I had gotten to the point where on my current locomotive project, and for projects down the road, I would need a good radius turning attachment (RTA) so a few weeks ago I stopped everything and built one. I based my project on an RTA design I was directed to on the Interweb and modified that to suit my lathe, the capacity I anticipated needing, and the materials I had on hand (some odd-ball chunks of cast iron.)
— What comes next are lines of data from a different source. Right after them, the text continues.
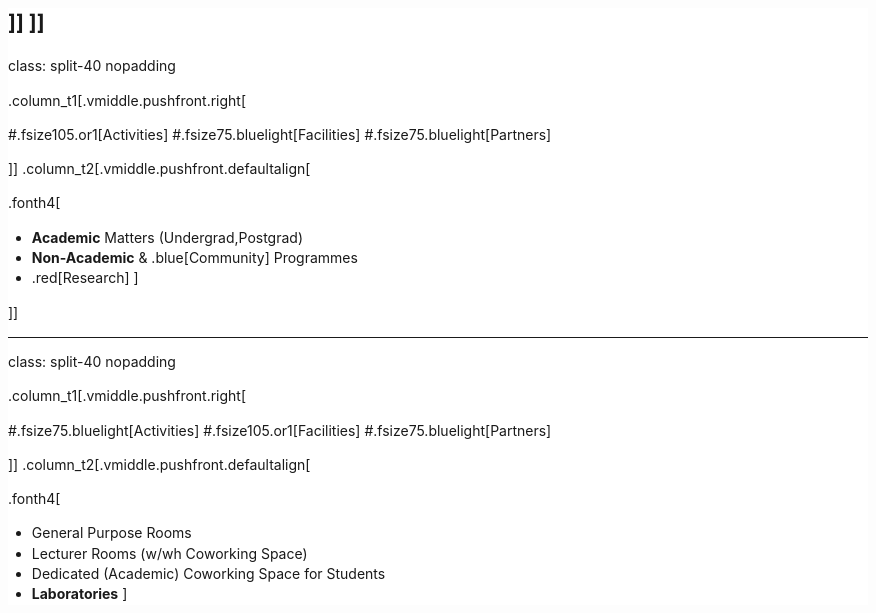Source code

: ### 
### 
#### 
#### 
]]
]]
---
class: split-40 nopadding 

.column_t1[.vmiddle.pushfront.right[








#.fsize105.or1[Activities] 
#.fsize75.bluelight[Facilities]
#.fsize75.bluelight[Partners] 


]]
.column_t2[.vmiddle.pushfront.defaultalign[






.fonth4[
- **Academic** Matters (Undergrad,Postgrad)
- **Non-Academic** & .blue[Community] Programmes
- .red[Research]
]


]]

---
class: split-40 nopadding 

.column_t1[.vmiddle.pushfront.right[








#.fsize75.bluelight[Activities] 
#.fsize105.or1[Facilities]
#.fsize75.bluelight[Partners] 


]]
.column_t2[.vmiddle.pushfront.defaultalign[






.fonth4[
- General Purpose Rooms
- Lecturer Rooms (w/wh Coworking Space)
- Dedicated (Academic) Coworking Space for Students
- **Laboratories**
]
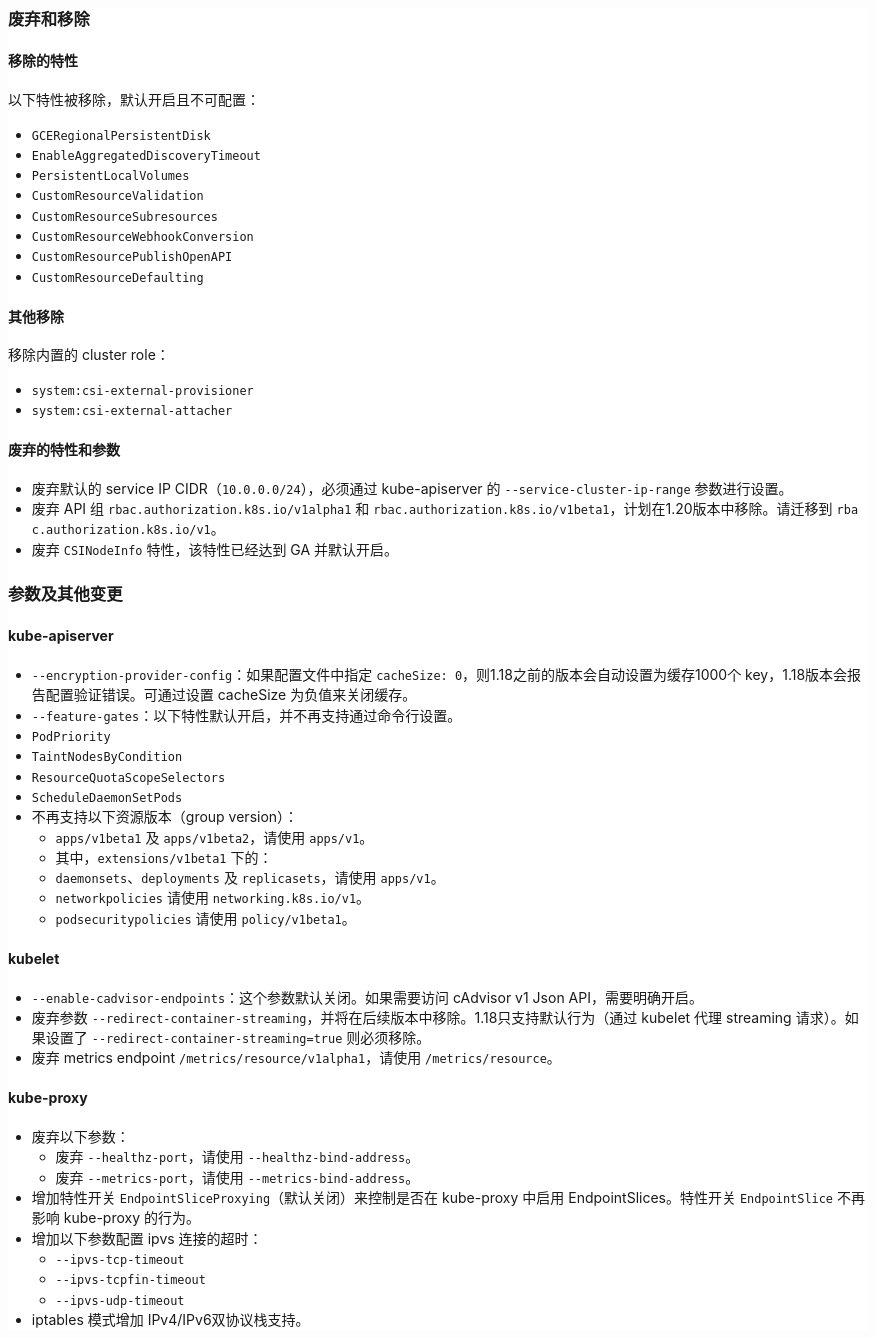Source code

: ### 废弃和移除
#### 移除的特性
以下特性被移除，默认开启且不可配置：
- `GCERegionalPersistentDisk`
- `EnableAggregatedDiscoveryTimeout`
- `PersistentLocalVolumes`
- `CustomResourceValidation`
- `CustomResourceSubresources`
- `CustomResourceWebhookConversion`
- `CustomResourcePublishOpenAPI`
- `CustomResourceDefaulting`

#### 其他移除
移除内置的 cluster role：
 - `system:csi-external-provisioner` 
 - `system:csi-external-attacher`

####  废弃的特性和参数
- 废弃默认的 service IP CIDR（`10.0.0.0/24`），必须通过 kube-apiserver 的 `--service-cluster-ip-range` 参数进行设置。
- 废弃 API 组 `rbac.authorization.k8s.io/v1alpha1` 和 `rbac.authorization.k8s.io/v1beta1`，计划在1.20版本中移除。请迁移到 `rbac.authorization.k8s.io/v1`。
- 废弃 `CSINodeInfo` 特性，该特性已经达到 GA 并默认开启。

### 参数及其他变更
#### kube-apiserver
- `--encryption-provider-config`：如果配置文件中指定 `cacheSize: 0`，则1.18之前的版本会自动设置为缓存1000个 key，1.18版本会报告配置验证错误。可通过设置 cacheSize 为负值来关闭缓存。
-  `--feature-gates`：以下特性默认开启，并不再支持通过命令行设置。
  - `PodPriority`
  - `TaintNodesByCondition`
  - `ResourceQuotaScopeSelectors` 
  - `ScheduleDaemonSetPods` 
- 不再支持以下资源版本（group version）：
    - `apps/v1beta1` 及 `apps/v1beta2`，请使用 `apps/v1`。
    - 其中，`extensions/v1beta1` 下的：
     -  `daemonsets`、`deployments` 及 `replicasets`，请使用 `apps/v1`。
     - `networkpolicies` 请使用 `networking.k8s.io/v1`。
     - `podsecuritypolicies` 请使用 `policy/v1beta1`。

#### kubelet
- `--enable-cadvisor-endpoints`：这个参数默认关闭。如果需要访问 cAdvisor v1 Json API，需要明确开启。
- 废弃参数 `--redirect-container-streaming`，并将在后续版本中移除。1.18只支持默认行为（通过 kubelet 代理 streaming 请求）。如果设置了 `--redirect-container-streaming=true` 则必须移除。
- 废弃 metrics endpoint `/metrics/resource/v1alpha1`，请使用 `/metrics/resource`。

#### kube-proxy
- 废弃以下参数：
    - 废弃 `--healthz-port`，请使用 `--healthz-bind-address`。
    - 废弃 `--metrics-port`，请使用 `--metrics-bind-address`。
- 增加特性开关 `EndpointSliceProxying`（默认关闭）来控制是否在 kube-proxy 中启用 EndpointSlices。特性开关 `EndpointSlice` 不再影响 kube-proxy 的行为。
- 增加以下参数配置 ipvs 连接的超时：
  - `--ipvs-tcp-timeout`
  - `--ipvs-tcpfin-timeout`
  - `--ipvs-udp-timeout`
- iptables 模式增加 IPv4/IPv6双协议栈支持。
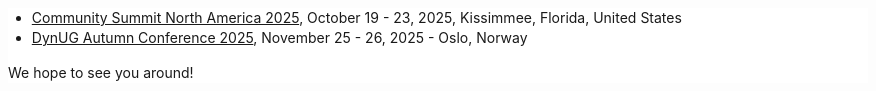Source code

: * [Community Summit North America 2025](https://www.communitydays.org/event/2025-10-19/community-summit-north-america-2025), October 19 - 23, 2025, Kissimmee, Florida, United States
* [DynUG Autumn Conference 2025](https://www.communitydays.org/event/2025-11-25/dynug-autumn-conference-2025), November 25 - 26, 2025 - Oslo, Norway

We hope to see you around!
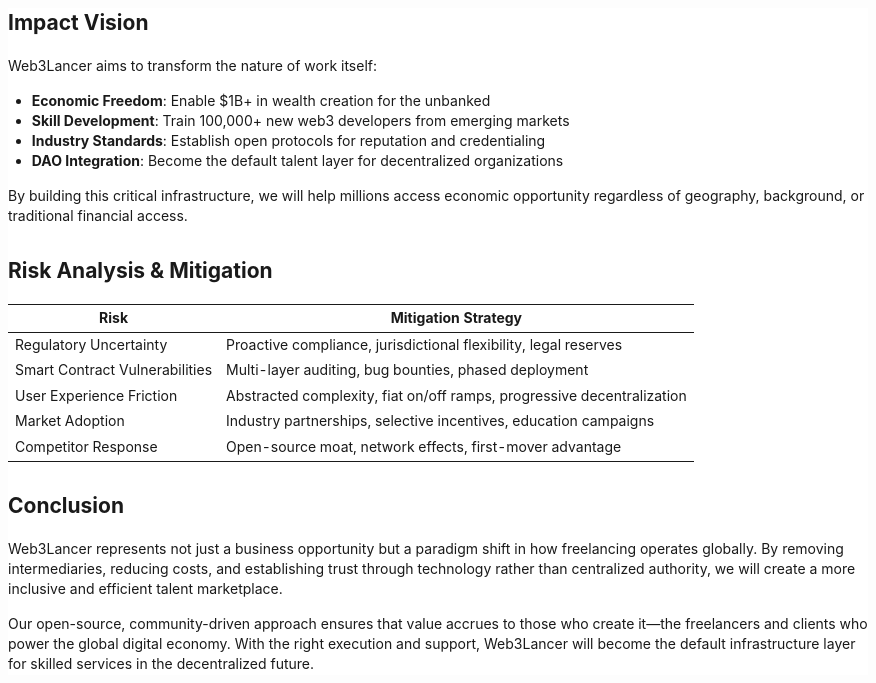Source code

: ## Impact Vision

Web3Lancer aims to transform the nature of work itself:

* **Economic Freedom**: Enable $1B+ in wealth creation for the unbanked
* **Skill Development**: Train 100,000+ new web3 developers from emerging markets
* **Industry Standards**: Establish open protocols for reputation and credentialing
* **DAO Integration**: Become the default talent layer for decentralized organizations

By building this critical infrastructure, we will help millions access economic opportunity regardless of geography, background, or traditional financial access.

## Risk Analysis & Mitigation

| Risk | Mitigation Strategy |
|------|---------------------|
| Regulatory Uncertainty | Proactive compliance, jurisdictional flexibility, legal reserves |
| Smart Contract Vulnerabilities | Multi-layer auditing, bug bounties, phased deployment |
| User Experience Friction | Abstracted complexity, fiat on/off ramps, progressive decentralization |
| Market Adoption | Industry partnerships, selective incentives, education campaigns |
| Competitor Response | Open-source moat, network effects, first-mover advantage |

## Conclusion

Web3Lancer represents not just a business opportunity but a paradigm shift in how freelancing operates globally. By removing intermediaries, reducing costs, and establishing trust through technology rather than centralized authority, we will create a more inclusive and efficient talent marketplace.

Our open-source, community-driven approach ensures that value accrues to those who create it—the freelancers and clients who power the global digital economy. With the right execution and support, Web3Lancer will become the default infrastructure layer for skilled services in the decentralized future.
The base is a slice of cast iron which is made an exact copy of the base of my lathe compound and bolts on in the same manner. The compound sits on a 5/8" diam bored pivot pin hole so the RTA base uses what would have been a pivot pin as the boss which contains the pivot pin of the RTA dovetail base. The dovetail base is also cast iron and is slit to allow the dovetail slide to be snugged up or clamped solid. The tool post is also cast iron and will accomodate up to 3/8" tool bits. The largest OD it is designed to cut is 4" although if pressed it will go larger, and it will cut concave to about the same radius. The job took about two weeks of spare time, including research and drawings. There is a learning curve and minor bugs are being worked out, and an adjustable feedscrew is yet to be added.  It's shown here cutting the underside flare of a copper smokestack cap for a 1.5" scale locomotive.


----------



## Starlight Tools (Apr 23, 2011)

Harry 

Nicely made, will serve you well for years to come.

Walter


----------



## GWRdriver (May 1, 2011)

Thanks Walter. Here is the result of the last job on it, the stack cap for my current locomotive project. The diameter across the "fin" is 2.75"  I managed to get a really good finish on my final passes so the finish you see was achieved by giving that a touch with 600 and then 1200gr emery successively, and it has since been polished out with red rouge on a cotton wheel. Now all it needs is about 80 years of regular Brassoing and it will look like something.


----------